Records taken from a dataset
# # # #

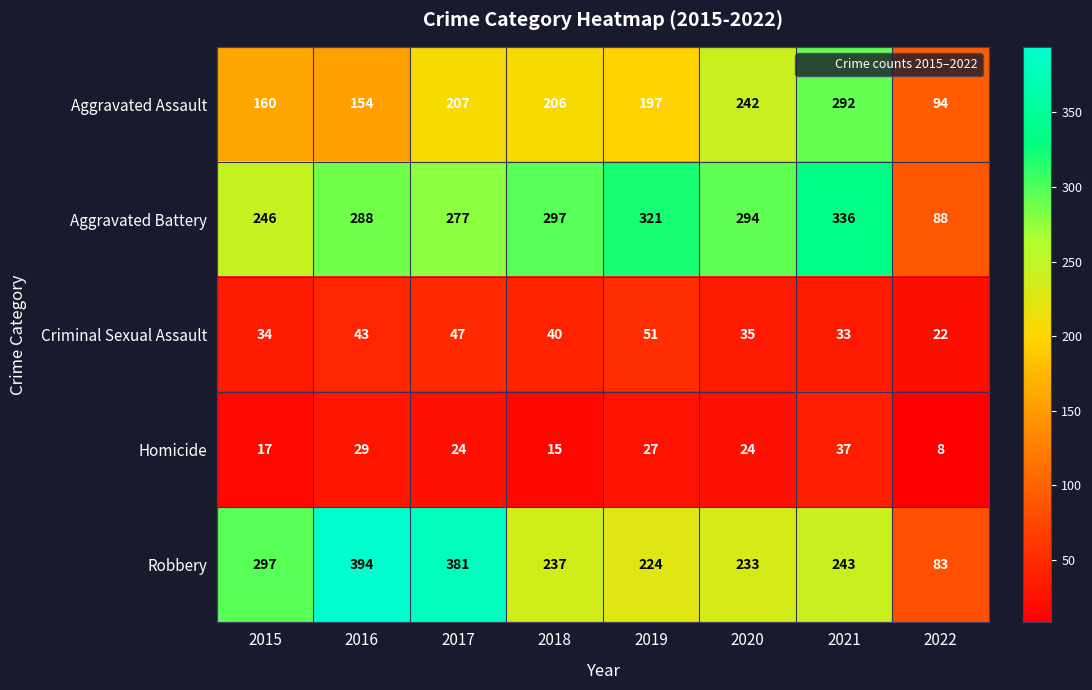

What is the difference between the maximum and minimum values in the Aggravated Assault series?

198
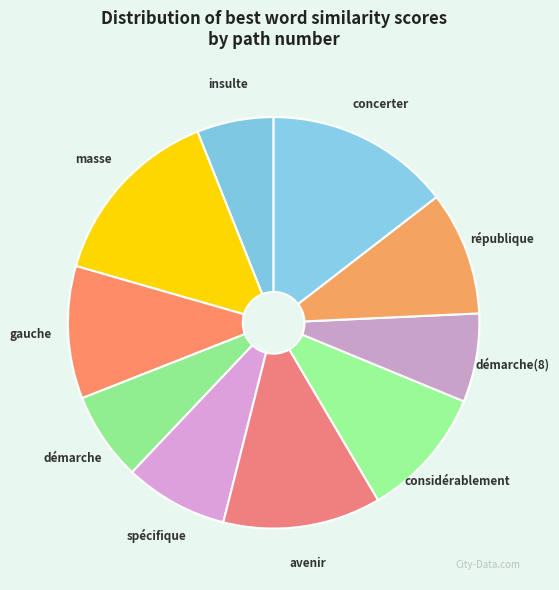

The spécifique slice represents 22% of the pie. True or false?

False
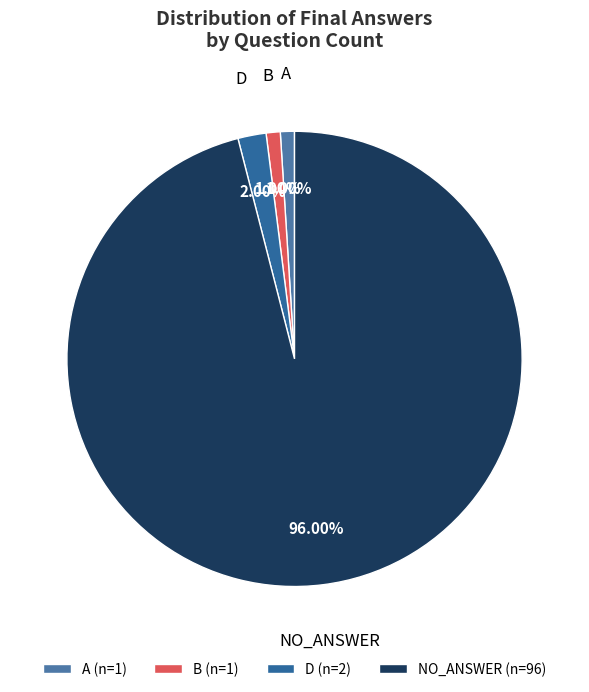

How many segments does this pie chart have?

4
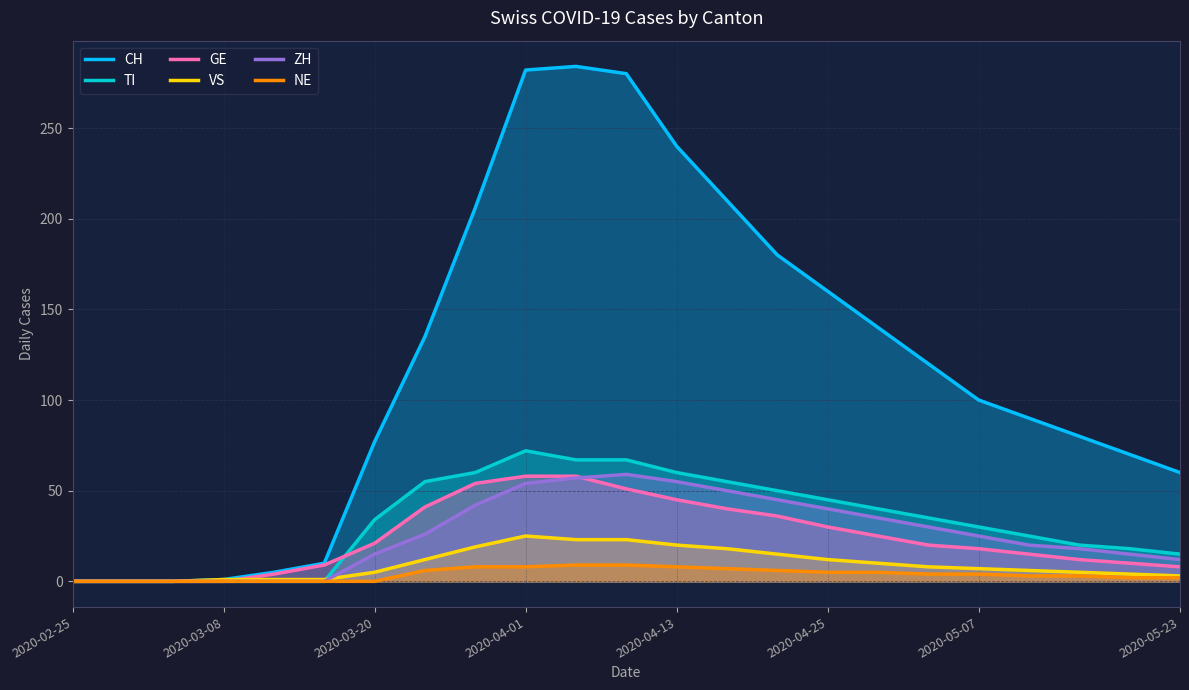

How many lines are shown in the chart?

6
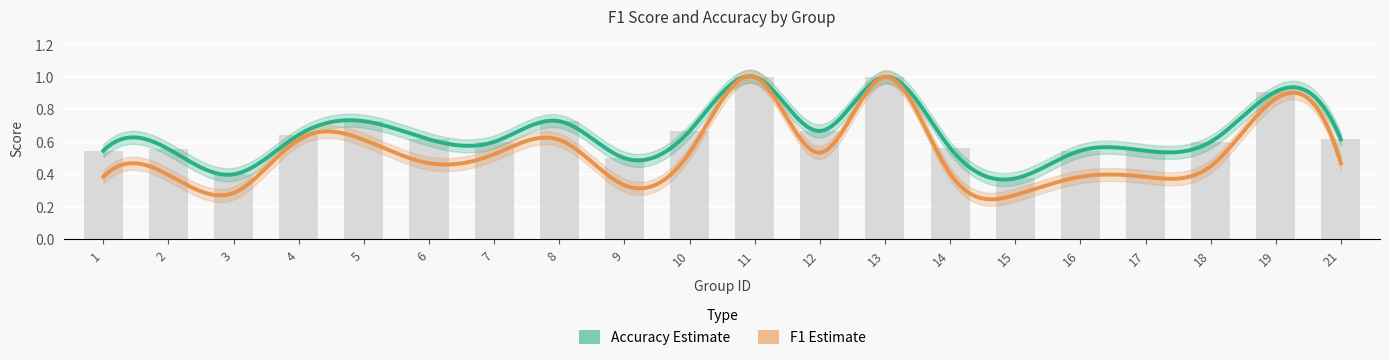

Rank the categories by value from highest to lowest.

11, 13, 19, 5, 8, 10, 12, 4, 6, 21, 7, 18, 14, 2, 1, 16, 17, 9, 3, 15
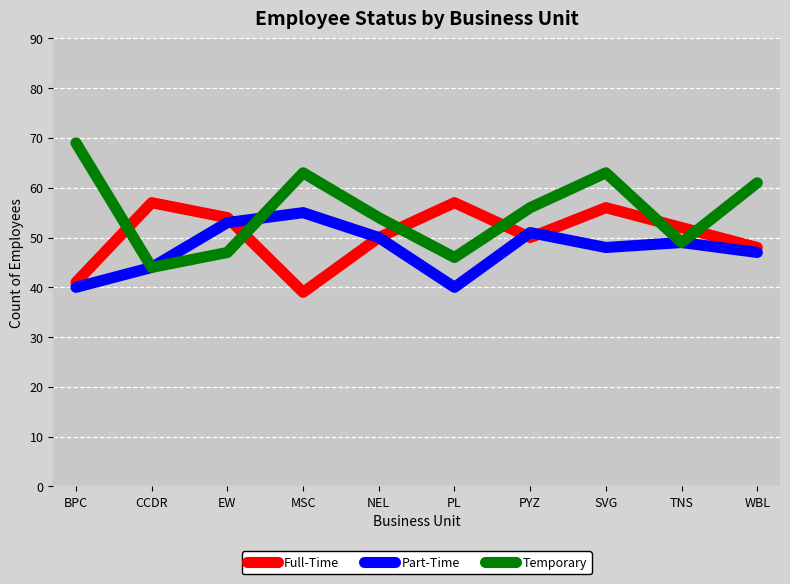

Reading left to right, what are all the values shown in this chart?

Full-Time: BPC=41	CCDR=57	EW=54	MSC=39	NEL=50	PL=57	PYZ=50	SVG=56	TNS=52	WBL=48
Part-Time: BPC=40	CCDR=44	EW=53	MSC=55	NEL=50	PL=40	PYZ=51	SVG=48	TNS=49	WBL=47
Temporary: BPC=69	CCDR=44	EW=47	MSC=63	NEL=54	PL=46	PYZ=56	SVG=63	TNS=49	WBL=61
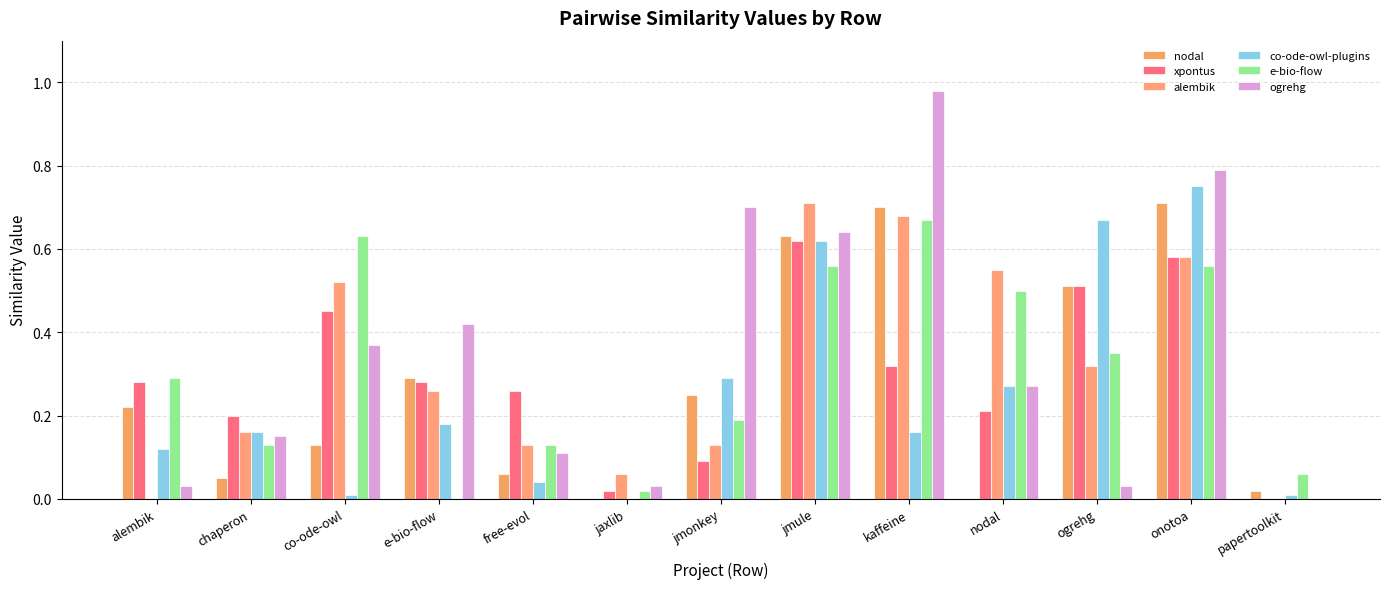

True or false: e-bio-flow has a value of 0.1 at papertoolkit.

True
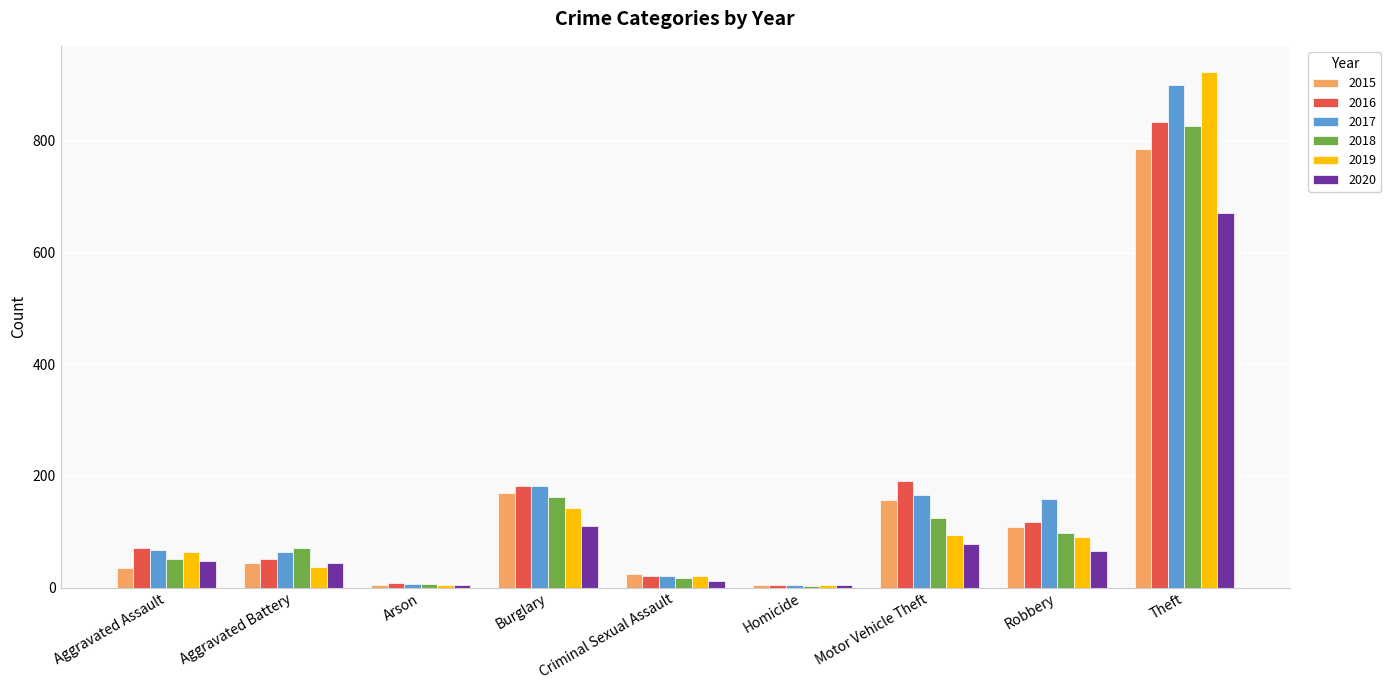

How many groups of bars are there?

9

# # # #

Convert the rows above into a Markdown table with the columns "Line" and "Text," giving each non-blank line its own number. Omit the pictures from the table.

▶ [RESULT OF THIS TASK]
| Line | Text |
|---|---|
| 1 | What is the difference between the maximum and minimum values in the Aggravated Assault series? |
| 2 | 198 |
| 3 | The spécifique slice represents 22% of the pie. True or false? |
| 4 | False |
| 5 | How many segments does this pie chart have? |
| 6 | 4 |
| 7 | How many lines are shown in the chart? |
| 8 | 6 |
| 9 | Rank the categories by value from highest to lowest. |
| 10 | 11, 13, 19, 5, 8, 10, 12, 4, 6, 21, 7, 18, 14, 2, 1, 16, 17, 9, 3, 15 |
| 11 | Reading left to right, what are all the values shown in this chart? |
| 12 | Full-Time: BPC=41	CCDR=57	EW=54	MSC=39	NEL=50	PL=57	PYZ=50	SVG=56	TNS=52	WBL=48 |
| 13 | Part-Time: BPC=40	CCDR=44	EW=53	MSC=55	NEL=50	PL=40	PYZ=51	SVG=48	TNS=49	WBL=47 |
| 14 | Temporary: BPC=69	CCDR=44	EW=47	MSC=63	NEL=54	PL=46	PYZ=56	SVG=63	TNS=49	WBL=61 |
| 15 | True or false: e-bio-flow has a value of 0.1 at papertoolkit. |
| 16 | True |
| 17 | How many groups of bars are there? |
| 18 | 9 |